An meinem letzten Abend bin ich nochmal mit einer Gruppe aus dem Hostel losgezogen, um bei Nacht über die Brooklyn Bridge zu laufen. 25 Grad, kaum Leute und eine tolle Sicht auf die Stadt. Nach einem letzten Blick auf den Times Square bei Nacht machte ich mich dann schließlich auf den Weg zum JFK Airport, von wo aus mein Flieger nach Hawaii ging. Aber das, liebe Kinder, ist eine andere Geschichte…

Flo

P.S.: Reisetipps für New York:

  • Der Times Square ist bei Nacht sehr sehenswert, aber tagsüber einfach nur nervig.


  • Die Lage der Unterkunft ist nur in sofern entscheidend, als dass sie möglichst nah an einer Subwaystation liegen sollte. Zur Subway muss man dauernd, und außerhalb Manhattans lebt es sich oft günstiger und besser.


  • Eine Woche ist eine gute Zeitspanne, um die Stadt zu bereisen.

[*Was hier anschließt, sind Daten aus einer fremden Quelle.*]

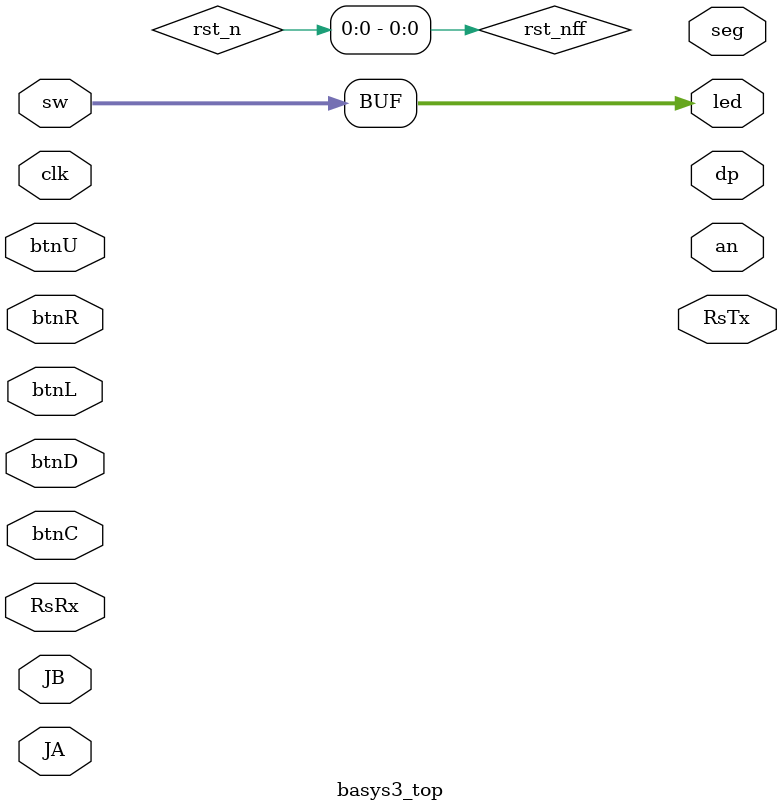
<source format=sv>
`timescale 1ns / 1ps
module basys3_top(  
  input wire clk,                  // CLK Input
	 
  //Push Button Inputs	 
  input wire btnC,              // I; Center 
  input wire btnU,              // I; Up 
  input wire btnD,              // I; Down 
  input wire btnR,              // I; Left  
  input wire btnL,              // I; Right
	 
  // Slide Switch Inputs
  input wire [15:0] sw,         // I; SW 0..15 
 
  // Pmod Header JA
  inout wire [7:0] JA,  
  inout wire [7:0] JB,  
  
  // USB-RS232 Interface
  output wire      RsTx,        // O; TXD  
  input  wire      RsRx,        // I; RXD
  
  output wire [15:0] led,       // O; LED Outputs 
     
  // Seven Segment Display Outputs
  output [6:0] seg,             // O; Segment  
  output [3:0] an,              // O; Anode of Seg0 ..3
  output dp                     // O; 
);
	

  // -------------------------------------------------------------------------
  // Definition
  // -------------------------------------------------------------------------
  
  
  // Reset
  logic       rst_n;
  logic [1:0] rst_nff;
  
  
  
  // -------------------------------------------------------------------------
  // Implementation
  // -------------------------------------------------------------------------
  
  // Reset generation
  always @(negedge clk or posedge btnC) begin
    if (btnC) begin
      rst_nff <= 2'b00;
    end else begin
     rst_nff <= {rst_nff[0], 1'b1};
    end  
  end
  assign rst_n = rst_nff;

  // Route switch to LEDs
  assign led[15:0] = sw[15:0];

  
endmodule
</source>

Es gibt genügend zu sehen und wöchentliche Vorteilspreise für die Subway oder kombinierte Eintrittspässe.


  • An der 55. Ecke Broadway gibt es einen Pizzaladen, der 2 ordentliche Stücke Pizza + Getränk für 2,75 Dollar anbietet. Für New Yorker Verhältnisse absolut unschlagbar.


  • Viele Museen haben an einem bestimmten Wochentag freien Eintritt. Geheimtipp: Wenn man nach einem „Donation Access“ fragt, kommt man so ziemlich überall für einen beliebigen Betrag rein.


  • Um die Freiheitsstatue zu sehen, reicht eigentlich die gratis Fähre nach Staten Island. Sollte man doch nach Liberty Island übersetzen, lohnt sich das lange Anstehen zur Statue eher nicht, da man aus dem Inneren wohl kaum etwas sehen kann.


  • Nur am Times Square gibt es einen Stand, an dem ausgewählte Tickets für Broadway-Shows für den selben Abend bis zu 50% reduziert erhältlich sind. Zeit mitbringen und nach roten Flaggen mit „TKTS“-Schriftzug Ausschau halten.


  • Wie immer: Nicht zu viel planen und einfach mal ziellos drauf los laufen!